Guitarist Osee Anderson has played with a range of renowned blues and soul artists including Buddy Guy, Otis Rush, Al Green and the Chi-Lites(!). He is most likely to be familiar with people through his three year stint with Lonnie Brooks, before he went solo. 1996's "Smokin' NOT! Jokin'" was recorded live in Park City, UT, and captures Anderson on top form.
Anderson sets the joint rocking with Don Robey's "Next Time You See Me," proclaiming his considerable ability as a guitarist. Tastefully delivered in a tone largely reminiscent of his uncle, Albert King, it reflects Anderson's penchant for arranging songs as a guitarfest: with all bar one track clocking up well over five minutes. The results are always controlled, and rarely dull, which allows Anderson to get away with making songs like Muddy Waters' "Country Boy" into an epic.

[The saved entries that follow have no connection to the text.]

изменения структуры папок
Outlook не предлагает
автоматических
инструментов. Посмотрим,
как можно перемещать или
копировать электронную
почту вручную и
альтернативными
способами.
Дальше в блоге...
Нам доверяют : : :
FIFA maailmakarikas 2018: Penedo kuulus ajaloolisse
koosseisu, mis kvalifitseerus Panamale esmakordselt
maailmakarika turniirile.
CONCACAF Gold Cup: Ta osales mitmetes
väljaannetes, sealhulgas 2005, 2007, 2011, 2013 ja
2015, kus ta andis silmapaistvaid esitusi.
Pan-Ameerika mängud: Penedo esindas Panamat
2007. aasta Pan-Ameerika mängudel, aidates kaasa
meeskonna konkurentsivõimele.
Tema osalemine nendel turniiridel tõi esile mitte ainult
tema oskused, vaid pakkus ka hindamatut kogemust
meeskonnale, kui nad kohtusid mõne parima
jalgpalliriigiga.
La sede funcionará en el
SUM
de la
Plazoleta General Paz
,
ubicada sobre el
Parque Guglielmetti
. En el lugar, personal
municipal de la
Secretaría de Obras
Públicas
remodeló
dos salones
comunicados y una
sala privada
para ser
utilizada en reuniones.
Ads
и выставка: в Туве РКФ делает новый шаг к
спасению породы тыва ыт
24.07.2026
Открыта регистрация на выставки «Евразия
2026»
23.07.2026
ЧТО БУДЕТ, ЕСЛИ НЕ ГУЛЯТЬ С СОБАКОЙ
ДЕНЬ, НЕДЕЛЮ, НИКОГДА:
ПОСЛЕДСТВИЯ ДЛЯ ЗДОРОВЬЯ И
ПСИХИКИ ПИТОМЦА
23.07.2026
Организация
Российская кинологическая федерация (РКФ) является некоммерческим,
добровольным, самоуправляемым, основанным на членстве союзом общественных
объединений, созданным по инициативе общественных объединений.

As well as being a mighty fine guitarist, Anderson is also an accomplished writer, as half the songs on the album will testify. The Texas style shuffle of "I Got A Woman," for example, starts off with a terrific guitar break before things lock into that familiar groove for the verses, with the keyboards very much to the fore. Like all of the rest of the tracks, there are plenty of guitar passages to choose from, though. If you are not a fan of quality electric blues guitar, you should probably have twigged by now that this album may not be for you.
After a fairly straight (albeit extended) "Breakin' Up Somebody's Home," Anderson takes things down low and slow on "Ain't No Road Back Home," before closing the show with a trio of original tunes. The tunes are all more mellow and lightweight than the rest of the album, and have much more of a studio recording feel to them. The funky "The Last To Know" is followed by the jazzier "I Loves Ya Anyway," and the album rounds off in some style with "Mom's Song." This features some very tasteful and mellow electric guitar picking on a positively folk-like instrumental that one could easily imagine Bert Jansch recording.
"Smokin' NOT! Jokin'" shows that Osee Anderson is a fine blues musician. The review copy has a few irritating jumps and clicks on it, which seem to be largely down to the copying process. Overall, however, they do nothing to detract from the quality of Anderson's musicianship. Somebody should sign this guy up, because on the evidence of this album (albeit somewhat dated), Osee Anderson has what it takes to make it into the big league. Well worth tracking down. Now, how about a new recording?